Naively we have $\frac{d}{dx}\theta(y(x)) = \theta'(y(x)) \, y'(x)$ by the chain rule.

By implicit derivation and chain rule we have $$ y'(x) = -\operatorname{sign}(x-f(y)) \, (1-f'(y)y'(x)), $$ which when solved for $y'(x)$ gives $$ y'(x) = \frac{\operatorname{sign}(x-f(y))}{\operatorname{sign}(x-f(y)) f'(y) - 1}. $$

Thus, since $\theta'=\delta,$ we get $$ \frac{d}{dx}\theta(y(x)) = \delta(y(x)) \, \frac{\operatorname{sign}(x-f(y))}{\operatorname{sign}(x-f(y)) f'(y) - 1} = \delta(y(x)) \, \frac{\operatorname{sign}(x-f(0))}{\operatorname{sign}(x-f(0)) f'(0) - 1}, $$ where it in the last step has been used that $g(x)\delta(x) = g(0)\delta(x).$

As I wrote at the start of this post, these calculations were done naively.
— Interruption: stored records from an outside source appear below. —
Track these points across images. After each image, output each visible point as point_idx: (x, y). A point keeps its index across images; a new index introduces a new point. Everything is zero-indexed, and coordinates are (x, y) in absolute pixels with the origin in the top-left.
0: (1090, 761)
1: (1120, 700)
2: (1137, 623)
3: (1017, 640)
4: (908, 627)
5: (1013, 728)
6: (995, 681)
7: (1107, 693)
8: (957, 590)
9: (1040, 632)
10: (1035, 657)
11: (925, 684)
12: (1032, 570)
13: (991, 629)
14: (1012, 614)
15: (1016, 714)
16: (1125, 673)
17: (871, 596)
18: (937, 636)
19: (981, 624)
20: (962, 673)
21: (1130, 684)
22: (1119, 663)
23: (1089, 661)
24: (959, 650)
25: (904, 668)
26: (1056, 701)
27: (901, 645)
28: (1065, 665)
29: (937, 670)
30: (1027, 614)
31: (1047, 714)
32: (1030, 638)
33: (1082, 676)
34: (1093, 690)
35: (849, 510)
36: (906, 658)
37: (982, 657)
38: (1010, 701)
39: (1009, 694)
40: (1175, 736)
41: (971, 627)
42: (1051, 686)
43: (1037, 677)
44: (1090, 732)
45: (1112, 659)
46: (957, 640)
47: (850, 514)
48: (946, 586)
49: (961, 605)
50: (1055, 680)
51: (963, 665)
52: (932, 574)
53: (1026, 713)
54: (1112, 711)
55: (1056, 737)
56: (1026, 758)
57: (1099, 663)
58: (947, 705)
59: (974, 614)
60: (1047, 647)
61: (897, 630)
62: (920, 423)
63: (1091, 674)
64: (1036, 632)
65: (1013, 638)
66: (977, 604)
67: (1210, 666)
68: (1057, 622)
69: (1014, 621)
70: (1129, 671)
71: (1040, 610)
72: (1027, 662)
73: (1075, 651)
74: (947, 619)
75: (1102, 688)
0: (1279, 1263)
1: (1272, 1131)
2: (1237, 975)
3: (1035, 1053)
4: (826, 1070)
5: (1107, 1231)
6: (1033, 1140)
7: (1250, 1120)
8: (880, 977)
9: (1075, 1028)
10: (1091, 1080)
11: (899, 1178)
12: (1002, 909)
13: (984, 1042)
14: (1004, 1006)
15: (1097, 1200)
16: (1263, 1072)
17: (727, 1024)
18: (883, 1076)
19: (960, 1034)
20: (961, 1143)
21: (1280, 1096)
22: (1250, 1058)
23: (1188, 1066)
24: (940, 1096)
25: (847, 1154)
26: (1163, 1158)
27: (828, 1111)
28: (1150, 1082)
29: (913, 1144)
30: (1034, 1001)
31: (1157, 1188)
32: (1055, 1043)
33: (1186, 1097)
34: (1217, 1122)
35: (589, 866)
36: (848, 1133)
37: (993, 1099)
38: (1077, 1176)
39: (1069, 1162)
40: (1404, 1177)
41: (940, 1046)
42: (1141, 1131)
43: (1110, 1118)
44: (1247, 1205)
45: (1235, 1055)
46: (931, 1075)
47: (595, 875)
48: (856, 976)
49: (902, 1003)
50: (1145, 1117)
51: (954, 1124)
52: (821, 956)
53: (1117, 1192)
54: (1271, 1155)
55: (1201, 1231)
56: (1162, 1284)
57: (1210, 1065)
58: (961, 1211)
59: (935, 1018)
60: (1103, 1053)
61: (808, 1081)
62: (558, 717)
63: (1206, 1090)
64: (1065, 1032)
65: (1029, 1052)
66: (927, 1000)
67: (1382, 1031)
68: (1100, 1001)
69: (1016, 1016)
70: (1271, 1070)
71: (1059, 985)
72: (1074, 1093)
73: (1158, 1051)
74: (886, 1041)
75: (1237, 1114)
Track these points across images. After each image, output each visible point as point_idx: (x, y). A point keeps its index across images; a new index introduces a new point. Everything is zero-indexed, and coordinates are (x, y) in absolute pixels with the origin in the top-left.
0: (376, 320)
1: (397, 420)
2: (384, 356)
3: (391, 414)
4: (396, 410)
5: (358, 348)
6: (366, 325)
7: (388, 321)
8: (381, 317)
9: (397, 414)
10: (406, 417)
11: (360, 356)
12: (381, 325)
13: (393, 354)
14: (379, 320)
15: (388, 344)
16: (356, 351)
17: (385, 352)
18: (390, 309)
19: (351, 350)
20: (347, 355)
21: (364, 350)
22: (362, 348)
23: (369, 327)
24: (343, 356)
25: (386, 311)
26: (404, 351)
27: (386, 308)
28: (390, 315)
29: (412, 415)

But still I think that they are valid.

After looking a bit more into this I realized that since $$ \delta(y(x)) = \sum_{z \in y^{-1}(\{0\})} \frac{\delta(x-z)}{|y'(z)|} $$ we have $$ \frac{d}{dx}\theta(y(x)) = \theta(y(x)) \, y'(x) = \delta(y(x)) \, y'(x) \\ = \sum_{z \in y^{-1}(\{0\})} \frac{y'(x)}{|y'(z)|} \delta(x-z) \\ = \sum_{z \in y^{-1}(\{0\})} \operatorname{sign}(y'(z)) \delta(x-z) \\ = \sum_{z \in y^{-1}(\{0\})} \operatorname{sign}\left(\frac{\operatorname{sign}(z-f(y(z)))}{\operatorname{sign}(z-f(y(z))) f'(y(z)) - 1}\right) \delta(x-z) \\ = \sum_{z \in y^{-1}(\{0\})} \operatorname{sign}\left(\frac{\operatorname{sign}(z-f(0))}{\operatorname{sign}(z-f(0)) f'(0) - 1}\right) \delta(x-z) . $$